Much of the Korean media’s criticisms were aimed at the display for the Hashima Coal Mine in Nagasaki, known as Gunkanjima (Battleship Island) because of its shape.
Guests can learn about the experiences of former residents. Accounts of Hashima residents include the late second-generation Korean Japanese Fumio Suzuki, who spent his childhood years on the island and said he never heard of Koreans subjected to slave labor.
According to the Chosun Ilbo, a major South Korean daily, the exhibitions deny the reality of forced labor under harsh conditions and threaten to “exacerbate an already fraught” relationship between South Korea and Japan.
The liberal Hankyoreh newspaper likewise reported the exhibits as a “distortion” of history.
The exhibit consists of panels and large screens that illustrate Japan’s rapid industrialization from the middle of the 19th century to the early 20th century.
The display for the Hashima Coal Mine includes digitally archived documents indicating the existence of workers from the Korean Peninsula, who were drafted to the island during World War II, as well as records of a bonus salary paid to a Taiwanese laborer.
Japan Times
You can read more at the link.
It’d be big news if South Koreans ever figured out how they’re being played by China…
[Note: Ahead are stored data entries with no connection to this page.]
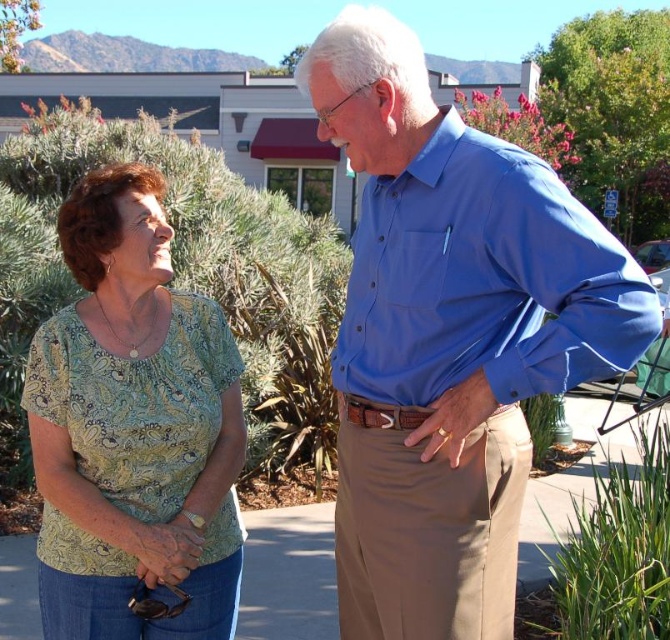
You are holding a camera and want to take a photo of the scene. The camera is currently positioned at a point that is 1.75 meters away from the point at coordinates (525,252). If you move the camera 0.5 meters closer to that point, how far will the camera be from the point?

The camera was initially 1.75 meters away from the point. Moving it 0.5 meters closer reduces the distance to 1.75 meters minus 0.5 meters, resulting in a new distance of 1.25 meters from the point.

You are a photographer trying to capture a group photo of the two people in the scene. The camera you are using has a frame that can only accommodate clothing items with a width of up to 40 cm. Given the blue cotton shirt at center and the green paisley blouse at left, which one might not fit within the camera frame if their actual widths are as described?

The blue cotton shirt at center has a larger width than the green paisley blouse at left, so it might not fit within the camera frame if its width exceeds 40 cm.

You are a photographer trying to capture a photo of the blue cotton shirt at center and the green paisley blouse at left. You want to ensure both are visible in the frame. Based on their positions, which one should you focus on first to make sure they are both in the frame?

The blue cotton shirt at center is above the green paisley blouse at left, so you should focus on the blue cotton shirt at center first to ensure both are in the frame.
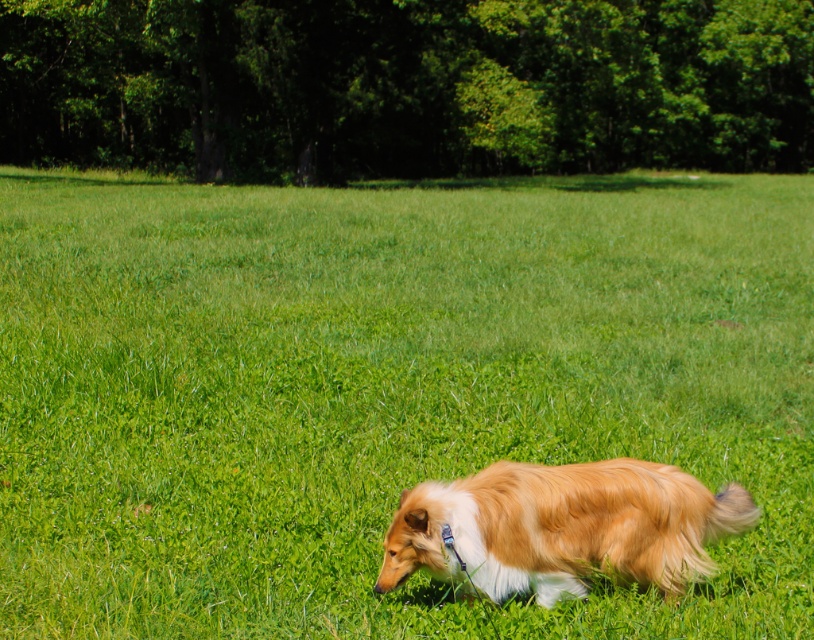
Question: Does green grassy field at center appear over golden fur dog at center?

Choices:
 (A) no
 (B) yes

Answer: (B)

Question: Which point appears closest to the camera in this image?

Choices:
 (A) (456, 486)
 (B) (772, 179)

Answer: (A)

Question: Does green grassy field at center come behind golden fur dog at center?

Choices:
 (A) no
 (B) yes

Answer: (B)

Question: Can you confirm if green grassy field at center is positioned below golden fur dog at center?

Choices:
 (A) yes
 (B) no

Answer: (B)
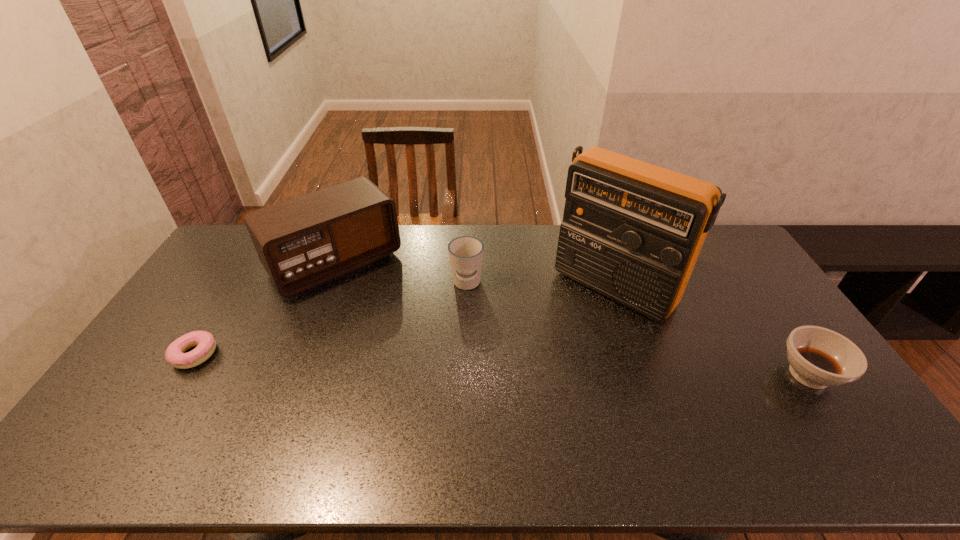
You are a GUI agent. You are given a task and a screenshot of the screen. Output one action in this format:
    pyautogui.click(x=<x>, y=<y>)
    Task: Click on the free region that satisfies the following two spatial constraints: 1. on the front side of the taller radio receiver; 2. on the right side of the third shortest object
    The height and width of the screenshot is (540, 960).
    Given the screenshot: What is the action you would take?
    pyautogui.click(x=467, y=288)

Locate an element on the screen. This screenshot has height=540, width=960. free location that satisfies the following two spatial constraints: 1. on the front side of the tallest object; 2. on the left side of the soup bowl is located at coordinates (643, 375).

Find the location of a particular element. blank area in the image that satisfies the following two spatial constraints: 1. on the front side of the taller radio receiver; 2. on the left side of the third shortest object is located at coordinates (467, 288).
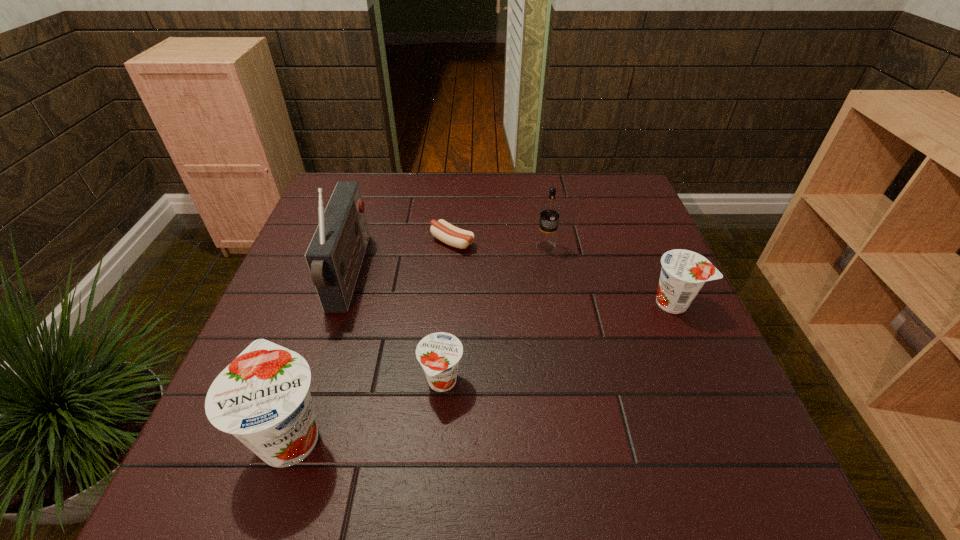
You are a GUI agent. You are given a task and a screenshot of the screen. Output one action in this format:
    pyautogui.click(x=<x>, y=<y>)
    Task: Click on the free space that satisfies the following two spatial constraints: 1. on the back side of the shortest object; 2. on the left side of the fifth tallest object
    This screenshot has height=540, width=960.
    Given the screenshot: What is the action you would take?
    pyautogui.click(x=452, y=242)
Pyongyang August 2095 – Beloved Leader of the Korean Confederation Kim Fatty the Sixth issued a statement on the 150th anniversary of the end of World War II about the abuse of Koreans during World War II at the hands of the Japanese. In unrelated news, the UN has declared Korean Confederation the location of worst human rights abuses in recorded history. In response Kim Fatty the Sixth threatened to nuke the UN headquarters in New York City after conferring with Emperor Xi the Third.